__Dataset items__.
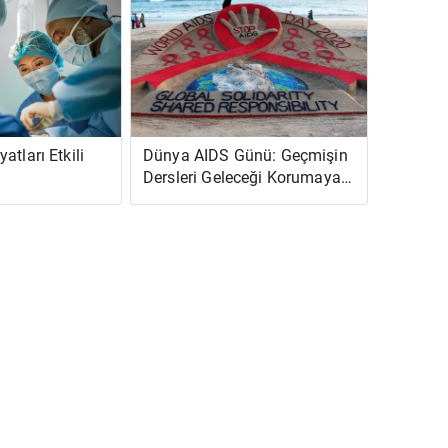
atları Etkili
Dünya AIDS Günü: Geçmişin
Dersleri Geleceği Korumaya
Yardımcı Olabilir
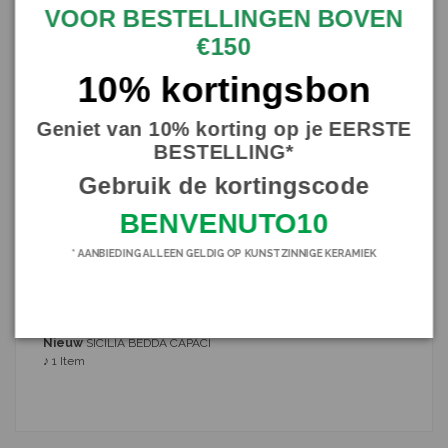
VOOR BESTELLINGEN BOVEN
€150
10% kortingsbon
Geniet van 10% korting op je EERSTE
Beschrijving
BESTELLING*
Heerlijke compositie van Pale di Ficodindia, artisan werk in goede
Gebruik de kortingscode
Siciliaanse keramica, geheel gemaakt en onderscheiden door onze
meesters.
BENVENUTO10
Lengte 20 cm
* AANBIEDING ALLEEN GELDIG OP KUNSTZINNIGE KERAMIEK
Ondertekening en garantie certificaat
DAG
Nieuw
SICILIA BEDDA CAPACI
♪
1 Item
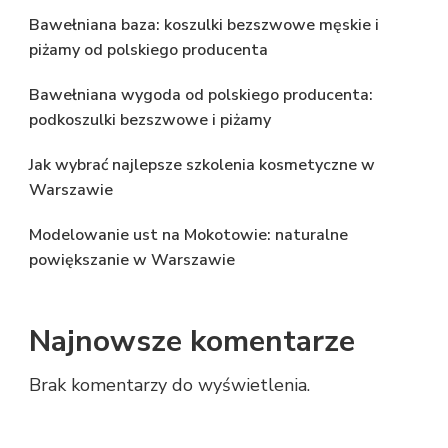
Bawełniana baza: koszulki bezszwowe męskie i
piżamy od polskiego producenta
Bawełniana wygoda od polskiego producenta:
podkoszulki bezszwowe i piżamy
Jak wybrać najlepsze szkolenia kosmetyczne w
Warszawie
Modelowanie ust na Mokotowie: naturalne
powiększanie w Warszawie
Najnowsze komentarze
Brak komentarzy do wyświetlenia.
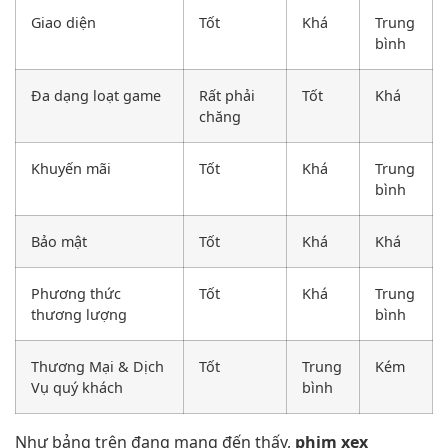
Giao diện
Tốt
Khá
Trung
bình
Đa dạng loạt game
Rất phải
Tốt
Khá
chăng
Khuyến mãi
Tốt
Khá
Trung
bình
Bảo mật
Tốt
Khá
Khá
Phương thức
Tốt
Khá
Trung
thương lượng
bình
Thương Mại & Dịch
Tốt
Trung
Kém
Vụ quý khách
bình
Như bảng trên đang mang đến thấy,
phim xex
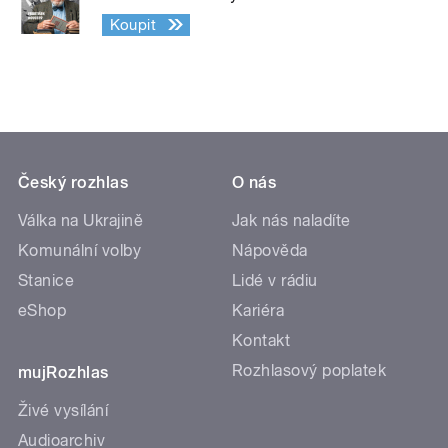
Koupit
Český rozhlas
O nás
Válka na Ukrajině
Jak nás naladíte
Komunální volby
Nápověda
Stanice
Lidé v rádiu
eShop
Kariéra
Kontakt
Rozhlasový poplatek
mujRozhlas
Živé vysílání
Audioarchiv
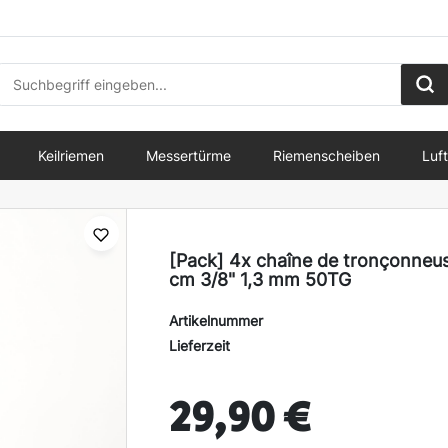
Keilriemen
Messertürme
Riemenscheiben
Luft
[Pack] 4x chaîne de tronçonneus
cm 3/8" 1,3 mm 50TG
Artikelnummer
Lieferzeit
29,90 €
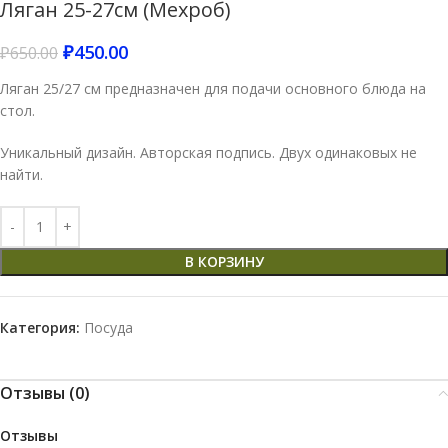
Ляган 25-27см (Мехроб)
₽
450.00
₽
650.00
Ляган 25/27 см предназначен для подачи основного блюда на
стол.
Уникальный дизайн. Авторская подпись. Двух одинаковых не
найти.
В КОРЗИНУ
Категория:
Посуда
Отзывы (0)
Отзывы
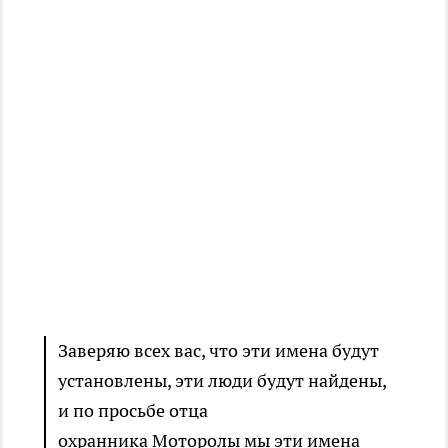
Заверяю всех вас, что эти имена будут
установлены, эти люди будут найдены,
и по просьбе отца
охранника Моторолы мы эти имена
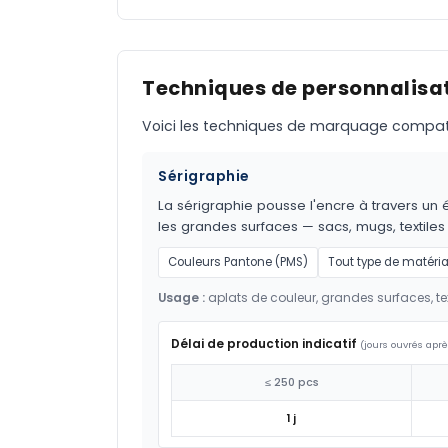
Techniques de personnalisat
Voici les techniques de marquage compatible
Sérigraphie
La sérigraphie pousse l'encre à travers un é
les grandes surfaces — sacs, mugs, textil
Couleurs Pantone (PMS)
Tout type de matéri
Usage :
aplats de couleur, grandes surfaces, tex
Délai de production indicatif
(jours ouvrés aprè
≤ 250 pcs
1 j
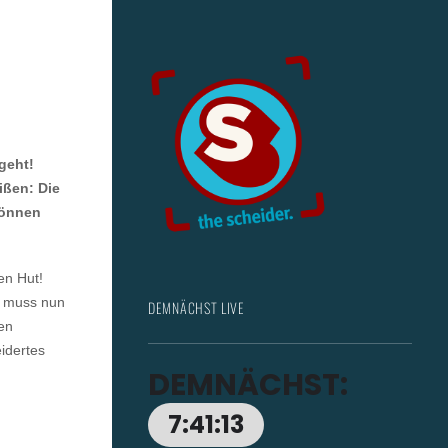
geht!
ißen: Die
können
en Hut!
n muss nun
DEMNÄCHST LIVE
en
idertes
DEMNÄCHST:
7:41:11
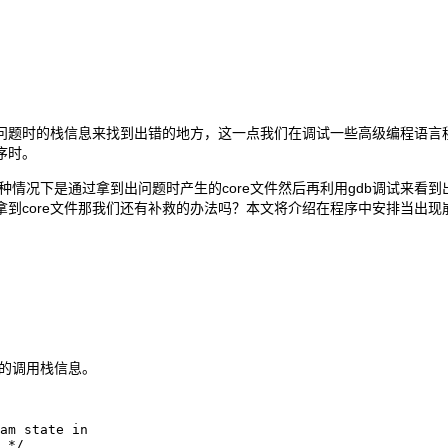
问题时的栈信息来找到出错的地方，这一点我们在调试一些高级编程语言
程序时。
在这种情况下是通过拿到出问题时产生的core文件然后再利用gdb调试来
到core文件那我们还有补救的办法吗？本文将介绍在程序中安排当出
序的调用栈信息。
am state in

 */
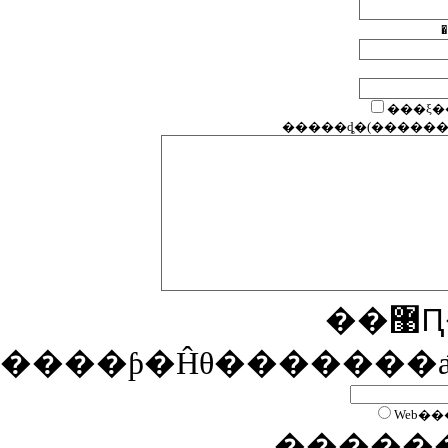
�
����ƥ�Ĥθ�������
Web��
�����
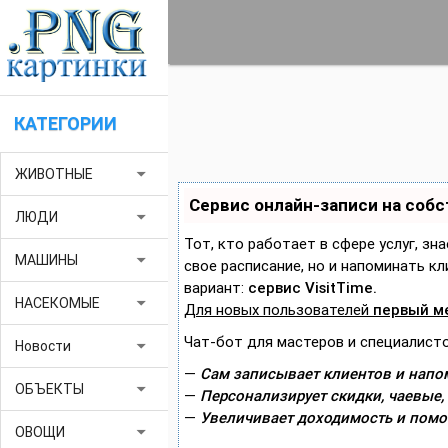
КАТЕГОРИИ
arrow_drop_down
ЖИВОТНЫЕ
Сервис онлайн-записи на соб
arrow_drop_down
ЛЮДИ
Тот, кто работает в сфере услуг, зн
arrow_drop_down
МАШИНЫ
свое расписание, но и напоминать 
вариант:
сервис VisitTime.
arrow_drop_down
НАСЕКОМЫЕ
Для новых пользователей
первый м
Чат-бот для мастеров и специалисто
arrow_drop_down
Новости
—
Сам записывает клиентов и напом
arrow_drop_down
ОБЪЕКТЫ
—
Персонализирует скидки, чаевые,
—
Увеличивает доходимость и помо
arrow_drop_down
ОВОЩИ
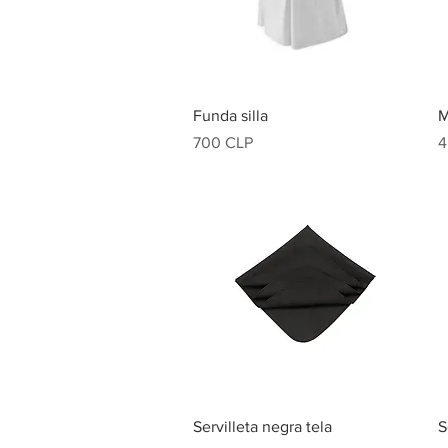
Vista rápida
Funda silla
M
Precio
P
700 CLP
4
Vista rápida
Servilleta negra tela
S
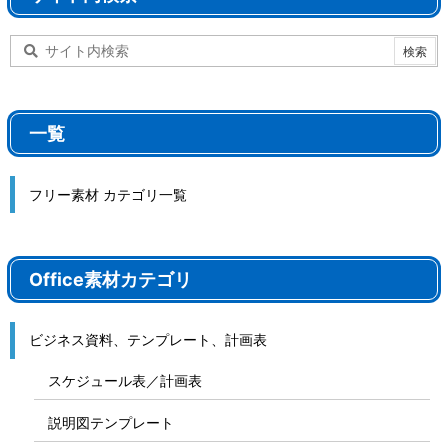
一覧
フリー素材 カテゴリ一覧
Office素材カテゴリ
ビジネス資料、テンプレート、計画表
スケジュール表／計画表
説明図テンプレート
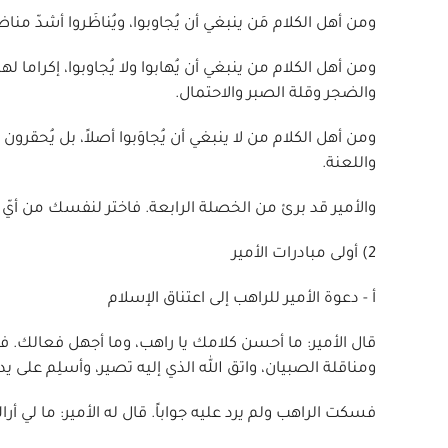
ومن أهل الكلام مَن ينبغي أن يُجاوبوا، ويُناظَروا أشدّ م
ومن أهل الكلام من ينبغي أن يُهابوا ولا يُجاوبوا، إكراما ل
والضجر وقلة الصبر والاحتمال.
ومن أهل الكلام من لا ينبغي أن يُجاوَبوا أصلاً، بل يُحقرو
واللعنة.
والأمير قد برئ من الخصلة الرابعة. فاختر لنفسك من أيّ
2) أولى مبادرات الأمير
أ - دعوة الأمير للراهب إلى اعتناق الإسلام
قال الأمير: ما أحسن كلامك يا راهب، وما أجهل فعالك. ف
ومناقلة الصبيان، واتق الله الذي إليه تصير، وأسلِم على يد
فسكت الراهب ولم يرد عليه جواباً. قال له الأمير: ما لي أ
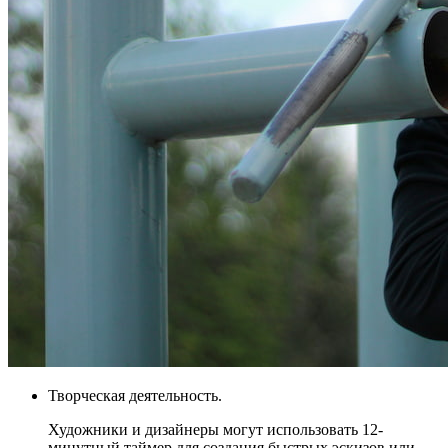
Творческая деятельность.
Художники и дизайнеры могут использовать 12-
минутный таймер для создания быстрых эскизов или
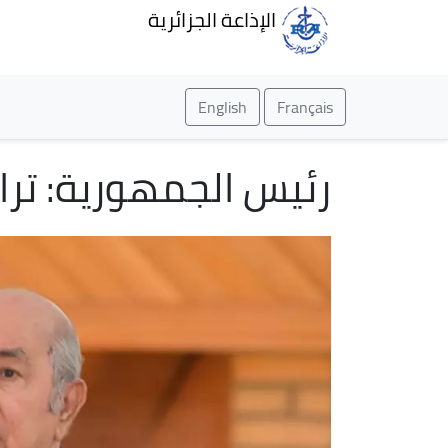
الإذاعة الجزائرية
English
Français
رئيس الجمهورية: تراجع الت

__Exercise brief__. Return every line of text in the data above with no character changed, covering all of it from start to finish. Leave out the pictures.

__Response box__.
atları Etkili
Dünya AIDS Günü: Geçmişin
Dersleri Geleceği Korumaya
Yardımcı Olabilir
VOOR BESTELLINGEN BOVEN
€150
10% kortingsbon
Geniet van 10% korting op je EERSTE
Beschrijving
BESTELLING*
Heerlijke compositie van Pale di Ficodindia, artisan werk in goede
Gebruik de kortingscode
Siciliaanse keramica, geheel gemaakt en onderscheiden door onze
meesters.
BENVENUTO10
Lengte 20 cm
* AANBIEDING ALLEEN GELDIG OP KUNSTZINNIGE KERAMIEK
Ondertekening en garantie certificaat
DAG
Nieuw
SICILIA BEDDA CAPACI
♪
1 Item
Bawełniana baza: koszulki bezszwowe męskie i
piżamy od polskiego producenta
Bawełniana wygoda od polskiego producenta:
podkoszulki bezszwowe i piżamy
Jak wybrać najlepsze szkolenia kosmetyczne w
Warszawie
Modelowanie ust na Mokotowie: naturalne
powiększanie w Warszawie
Najnowsze komentarze
Brak komentarzy do wyświetlenia.
Giao diện
Tốt
Khá
Trung
bình
Đa dạng loạt game
Rất phải
Tốt
Khá
chăng
Khuyến mãi
Tốt
Khá
Trung
bình
Bảo mật
Tốt
Khá
Khá
Phương thức
Tốt
Khá
Trung
thương lượng
bình
Thương Mại & Dịch
Tốt
Trung
Kém
Vụ quý khách
bình
Như bảng trên đang mang đến thấy,
phim xex
Koupit
Český rozhlas
O nás
Válka na Ukrajině
Jak nás naladíte
Komunální volby
Nápověda
Stanice
Lidé v rádiu
eShop
Kariéra
Kontakt
Rozhlasový poplatek
mujRozhlas
Živé vysílání
Audioarchiv
Keilriemen
Messertürme
Riemenscheiben
Luft
[Pack] 4x chaîne de tronçonneus
cm 3/8" 1,3 mm 50TG
Artikelnummer
Lieferzeit
29,90 €
Ляган 25-27см (Мехроб)
₽
450.00
₽
650.00
Ляган 25/27 см предназначен для подачи основного блюда на
стол.
Уникальный дизайн. Авторская подпись. Двух одинаковых не
найти.
В КОРЗИНУ
Категория:
Посуда
Отзывы (0)
Отзывы
Заверяю всех вас, что эти имена будут
установлены, эти люди будут найдены,
и по просьбе отца
охранника Моторолы мы эти имена
Techniques de personnalisat
Voici les techniques de marquage compatible
Sérigraphie
La sérigraphie pousse l'encre à travers un é
les grandes surfaces — sacs, mugs, textil
Couleurs Pantone (PMS)
Tout type de matéri
Usage :
aplats de couleur, grandes surfaces, tex
Délai de production indicatif
(jours ouvrés aprè
≤ 250 pcs
1 j
geht!
ißen: Die
können
en Hut!
n muss nun
DEMNÄCHST LIVE
en
idertes
DEMNÄCHST:
7:41:11
问题时的栈信息来找到出错的地方，这一点我们在调试一些高级编程语言
程序时。
在这种情况下是通过拿到出问题时产生的core文件然后再利用gdb调试来
到core文件那我们还有补救的办法吗？本文将介绍在程序中安排当出
序的调用栈信息。
am state in

 */
�
����ƥ�Ĥθ�������
Web��
�����
КАТЕГОРИИ
arrow_drop_down
ЖИВОТНЫЕ
Сервис онлайн-записи на соб
arrow_drop_down
ЛЮДИ
Тот, кто работает в сфере услуг, зн
arrow_drop_down
МАШИНЫ
свое расписание, но и напоминать 
вариант:
сервис VisitTime.
arrow_drop_down
НАСЕКОМЫЕ
Для новых пользователей
первый м
Чат-бот для мастеров и специалисто
arrow_drop_down
Новости
—
Сам записывает клиентов и напом
arrow_drop_down
ОБЪЕКТЫ
—
Персонализирует скидки, чаевые,
—
Увеличивает доходимость и помо
arrow_drop_down
ОВОЩИ
Vista rápida
Funda silla
M
Precio
P
700 CLP
4
Vista rápida
Servilleta negra tela
S
一覧
フリー素材 カテゴリ一覧
Office素材カテゴリ
ビジネス資料、テンプレート、計画表
スケジュール表／計画表
説明図テンプレート
ومن أهل الكلام مَن ينبغي أن يُجاوبوا، ويُناظَروا أشدّ م
ومن أهل الكلام من ينبغي أن يُهابوا ولا يُجاوبوا، إكراما ل
والضجر وقلة الصبر والاحتمال.
ومن أهل الكلام من لا ينبغي أن يُجاوَبوا أصلاً، بل يُحقرو
واللعنة.
والأمير قد برئ من الخصلة الرابعة. فاختر لنفسك من أيّ
2) أولى مبادرات الأمير
أ - دعوة الأمير للراهب إلى اعتناق الإسلام
قال الأمير: ما أحسن كلامك يا راهب، وما أجهل فعالك. ف
ومناقلة الصبيان، واتق الله الذي إليه تصير، وأسلِم على يد
فسكت الراهب ولم يرد عليه جواباً. قال له الأمير: ما لي أ
Творческая деятельность.
Художники и дизайнеры могут использовать 12-
минутный таймер для создания быстрых эскизов или
الإذاعة الجزائرية
English
Français
رئيس الجمهورية: تراجع الت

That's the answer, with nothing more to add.